We have a handful of POV characters, who each get thrown into the fracas of a continent-spanning internecine scuffle, and ultimately wind up together. There are enough hinted-at machinations, and a few subtle (and not-so-subtle) nods to contemporaries in the slightly-skewed world of "the new weird," notably a humanoid tiger race that I recall meeting brethren and sistren of in Jay Lake's "Kalimpura" books.
The action builds slowly, stirred and stewing, bubbling up occasionally with a gout of steam and spice, rather than at the chaotic, slapdash pace of many; there is a steady hand on the tiller, mixing in menace and loss and romance and horror and frustration... it's easy to see why this is a trilogy, rather than a single, prodigious, Stephensonian doorstop (which isn't to say I would have minded a single, massive sheaf pages).
I'm looking forward to the second and third installments, and not merely because I glibly told Ms. Bear "This is a love note to horses and endurance athletics" (which are two things I am, respectively, indifferent to and avoidant of *laugh*).

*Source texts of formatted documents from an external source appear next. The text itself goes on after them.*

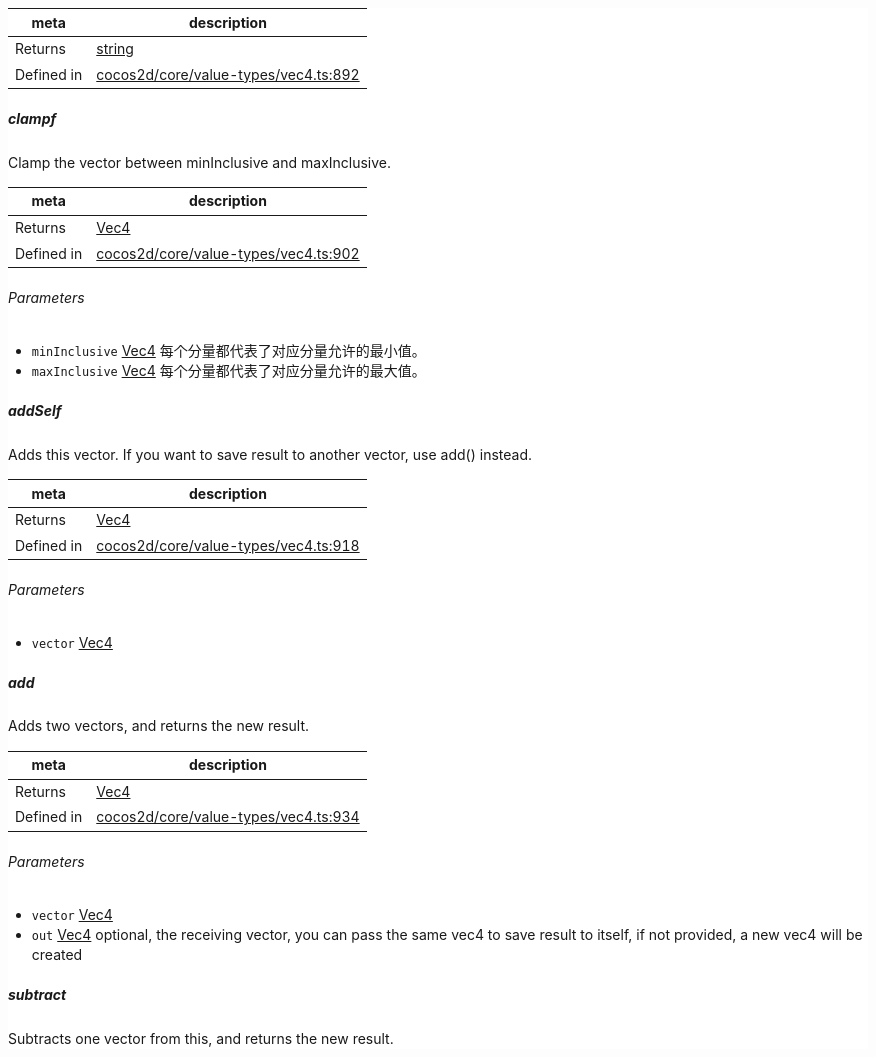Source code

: | meta | description |
|------|-------------|
| Returns | <a href="https://developer.mozilla.org/en/JavaScript/Reference/Global_Objects/String" class="crosslink external" target="_blank">string</a> 
| Defined in | [cocos2d/core/value-types/vec4.ts:892](https://github.com/cocos-creator/engine/blob/f7d50d63228ec3047fe054a2d1e1535e90da2bd1/cocos2d/core/value-types/vec4.ts#L892) |



##### clampf

Clamp the vector between minInclusive and maxInclusive.

| meta | description |
|------|-------------|
| Returns | <a href="../classes/Vec4.html" class="crosslink">Vec4</a> 
| Defined in | [cocos2d/core/value-types/vec4.ts:902](https://github.com/cocos-creator/engine/blob/f7d50d63228ec3047fe054a2d1e1535e90da2bd1/cocos2d/core/value-types/vec4.ts#L902) |

###### Parameters
- `minInclusive` <a href="../classes/Vec4.html" class="crosslink">Vec4</a> 每个分量都代表了对应分量允许的最小值。
- `maxInclusive` <a href="../classes/Vec4.html" class="crosslink">Vec4</a> 每个分量都代表了对应分量允许的最大值。


##### addSelf

Adds this vector. If you want to save result to another vector, use add() instead.

| meta | description |
|------|-------------|
| Returns | <a href="../classes/Vec4.html" class="crosslink">Vec4</a> 
| Defined in | [cocos2d/core/value-types/vec4.ts:918](https://github.com/cocos-creator/engine/blob/f7d50d63228ec3047fe054a2d1e1535e90da2bd1/cocos2d/core/value-types/vec4.ts#L918) |

###### Parameters
- `vector` <a href="../classes/Vec4.html" class="crosslink">Vec4</a> 


##### add

Adds two vectors, and returns the new result.

| meta | description |
|------|-------------|
| Returns | <a href="../classes/Vec4.html" class="crosslink">Vec4</a> 
| Defined in | [cocos2d/core/value-types/vec4.ts:934](https://github.com/cocos-creator/engine/blob/f7d50d63228ec3047fe054a2d1e1535e90da2bd1/cocos2d/core/value-types/vec4.ts#L934) |

###### Parameters
- `vector` <a href="../classes/Vec4.html" class="crosslink">Vec4</a> 
- `out` <a href="../classes/Vec4.html" class="crosslink">Vec4</a> optional, the receiving vector, you can pass the same vec4 to save result to itself, if not provided, a new vec4 will be created


##### subtract

Subtracts one vector from this, and returns the new result.

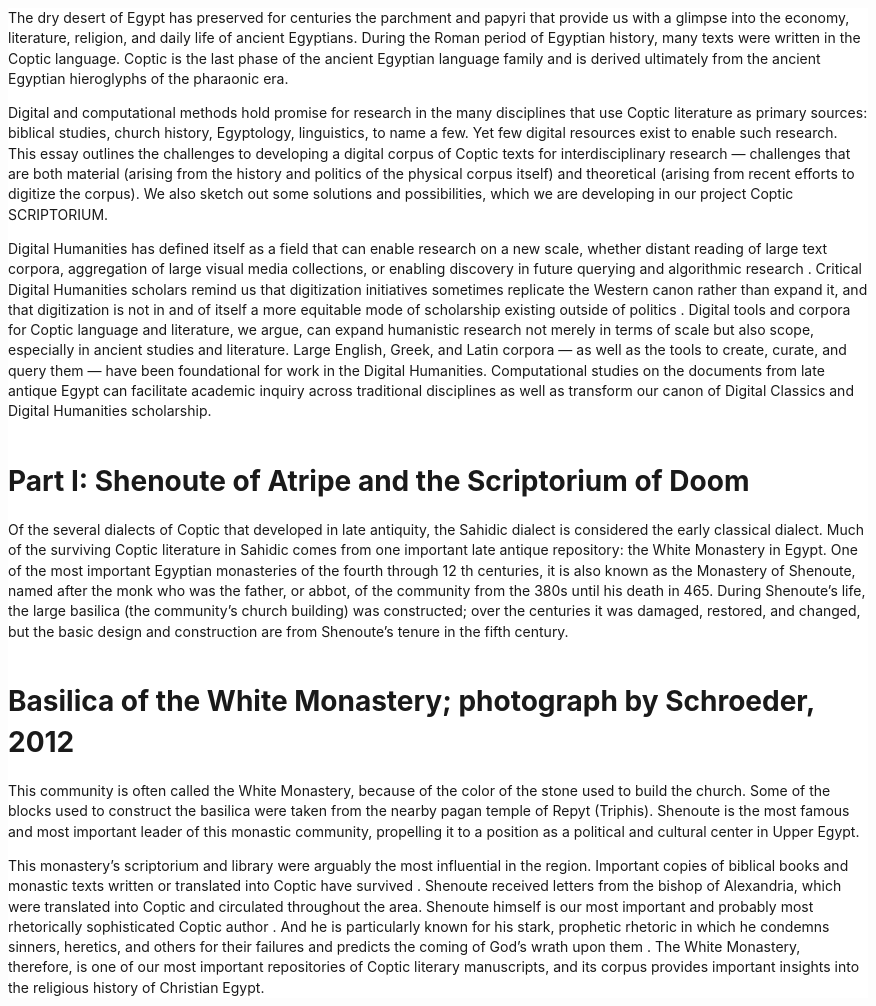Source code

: 
The dry desert of Egypt has preserved for centuries the parchment and papyri that provide us with a glimpse into the economy, literature, religion, and daily life of ancient Egyptians. During the Roman period of Egyptian history, many texts were written in the Coptic language. Coptic is the last phase of the ancient Egyptian language family and is derived ultimately from the ancient Egyptian hieroglyphs of the pharaonic era. 

Digital and computational methods hold promise for research in the many disciplines that use Coptic literature as primary sources: biblical studies, church history, Egyptology, linguistics, to name a few. Yet few digital resources exist to enable such research. This essay outlines the challenges to developing a digital corpus of Coptic texts for interdisciplinary research — challenges that are both material (arising from the history and politics of the physical corpus itself) and theoretical (arising from recent efforts to digitize the corpus). We also sketch out some solutions and possibilities, which we are developing in our project Coptic SCRIPTORIUM. 

Digital Humanities has defined itself as a field that can enable research on a new scale, whether distant reading of large text corpora, aggregation of large visual media collections, or enabling discovery in future querying and algorithmic research . Critical Digital Humanities scholars remind us that digitization initiatives sometimes replicate the Western canon rather than expand it, and that digitization is not in and of itself a more equitable mode of scholarship existing outside of politics . Digital tools and corpora for Coptic language and literature, we argue, can expand humanistic research not merely in terms of scale but also scope, especially in ancient studies and literature. Large English, Greek, and Latin corpora — as well as the tools to create, curate, and query them — have been foundational for work in the Digital Humanities. Computational studies on the documents from late antique Egypt can facilitate academic inquiry across traditional disciplines as well as transform our canon of Digital Classics and Digital Humanities scholarship. 


# Part I: Shenoute of Atripe and the Scriptorium of Doom 


Of the several dialects of Coptic that developed in late antiquity, the Sahidic dialect is considered the early classical dialect. Much of the surviving Coptic literature in Sahidic comes from one important late antique repository: the White Monastery in Egypt. One of the most important Egyptian monasteries of the fourth through 12 th centuries, it is also known as the Monastery of Shenoute, named after the monk who was the father, or abbot, of the community from the 380s until his death in 465. During Shenoute’s life, the large basilica (the community’s church building) was constructed; over the centuries it was damaged, restored, and changed, but the basic design and construction are from Shenoute’s tenure in the fifth century. 


# Basilica of the White Monastery; photograph by Schroeder, 2012 


This community is often called the White Monastery, because of the color of the stone used to build the church. Some of the blocks used to construct the basilica were taken from the nearby pagan temple of Repyt (Triphis). Shenoute is the most famous and most important leader of this monastic community, propelling it to a position as a political and cultural center in Upper Egypt. 

This monastery’s scriptorium and library were arguably the most influential in the region. Important copies of biblical books and monastic texts written or translated into Coptic have survived . Shenoute received letters from the bishop of Alexandria, which were translated into Coptic and circulated throughout the area. Shenoute himself is our most important and probably most rhetorically sophisticated Coptic author . And he is particularly known for his stark, prophetic rhetoric in which he condemns sinners, heretics, and others for their failures and predicts the coming of God’s wrath upon them . The White Monastery, therefore, is one of our most important repositories of Coptic literary manuscripts, and its corpus provides important insights into the religious history of Christian Egypt. 
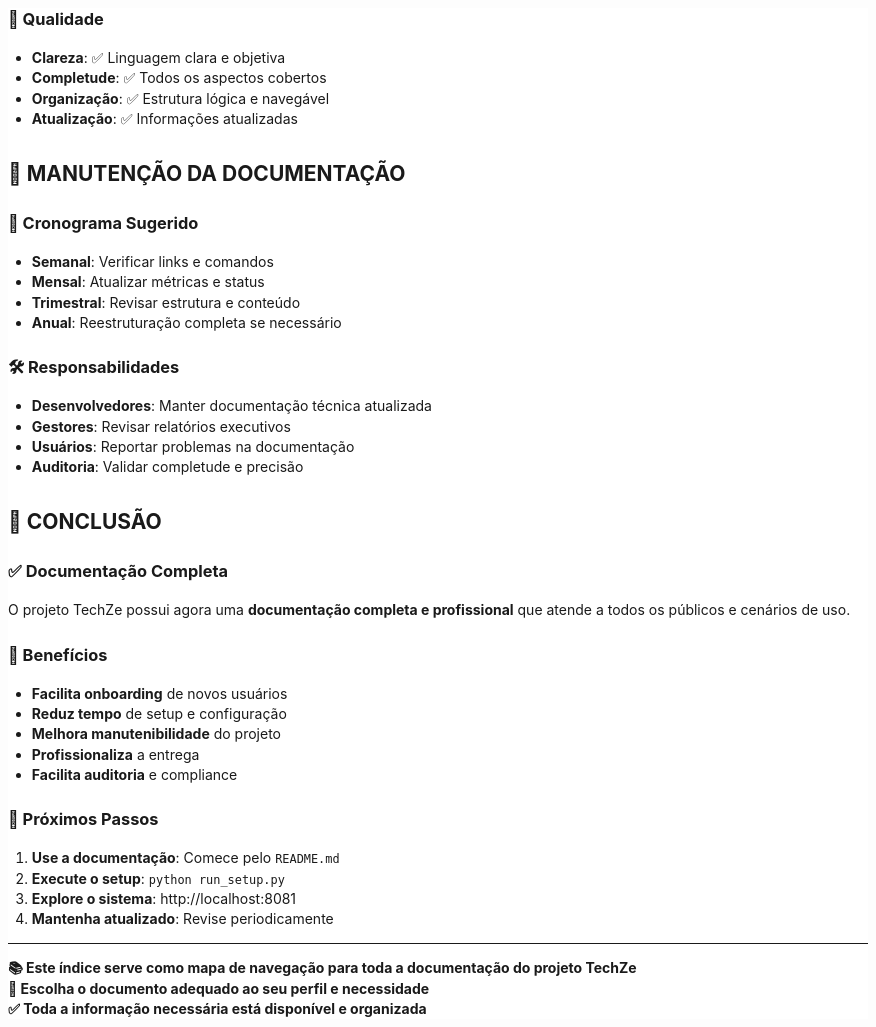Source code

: ### 🎯 Qualidade
- **Clareza**: ✅ Linguagem clara e objetiva
- **Completude**: ✅ Todos os aspectos cobertos
- **Organização**: ✅ Estrutura lógica e navegável
- **Atualização**: ✅ Informações atualizadas

## 🔄 MANUTENÇÃO DA DOCUMENTAÇÃO

### 📅 Cronograma Sugerido
- **Semanal**: Verificar links e comandos
- **Mensal**: Atualizar métricas e status
- **Trimestral**: Revisar estrutura e conteúdo
- **Anual**: Reestruturação completa se necessário

### 🛠️ Responsabilidades
- **Desenvolvedores**: Manter documentação técnica atualizada
- **Gestores**: Revisar relatórios executivos
- **Usuários**: Reportar problemas na documentação
- **Auditoria**: Validar completude e precisão

## 🎉 CONCLUSÃO

### ✅ Documentação Completa
O projeto TechZe possui agora uma **documentação completa e profissional** que atende a todos os públicos e cenários de uso.

### 🎯 Benefícios
- **Facilita onboarding** de novos usuários
- **Reduz tempo** de setup e configuração
- **Melhora manutenibilidade** do projeto
- **Profissionaliza** a entrega
- **Facilita auditoria** e compliance

### 🚀 Próximos Passos
1. **Use a documentação**: Comece pelo `README.md`
2. **Execute o setup**: `python run_setup.py`
3. **Explore o sistema**: http://localhost:8081
4. **Mantenha atualizado**: Revise periodicamente

---

**📚 Este índice serve como mapa de navegação para toda a documentação do projeto TechZe**  
**🎯 Escolha o documento adequado ao seu perfil e necessidade**  
**✅ Toda a informação necessária está disponível e organizada**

Bear has her own amusing names for the world as she was creating it, but I called it "Nongolia," because of course I would. I spent a good bit of time navigating the world backwards, thinking east was west and vice versa, not through any fault of the narrative, but because it's a fluid enough space that coming unmoored is neither a boon nor a hindrance, and it was a savory, dreamlike escape from my workday for very pleasant lunch reading.
Four point two mis-matched moons (out of an original thirty-seven) out of five.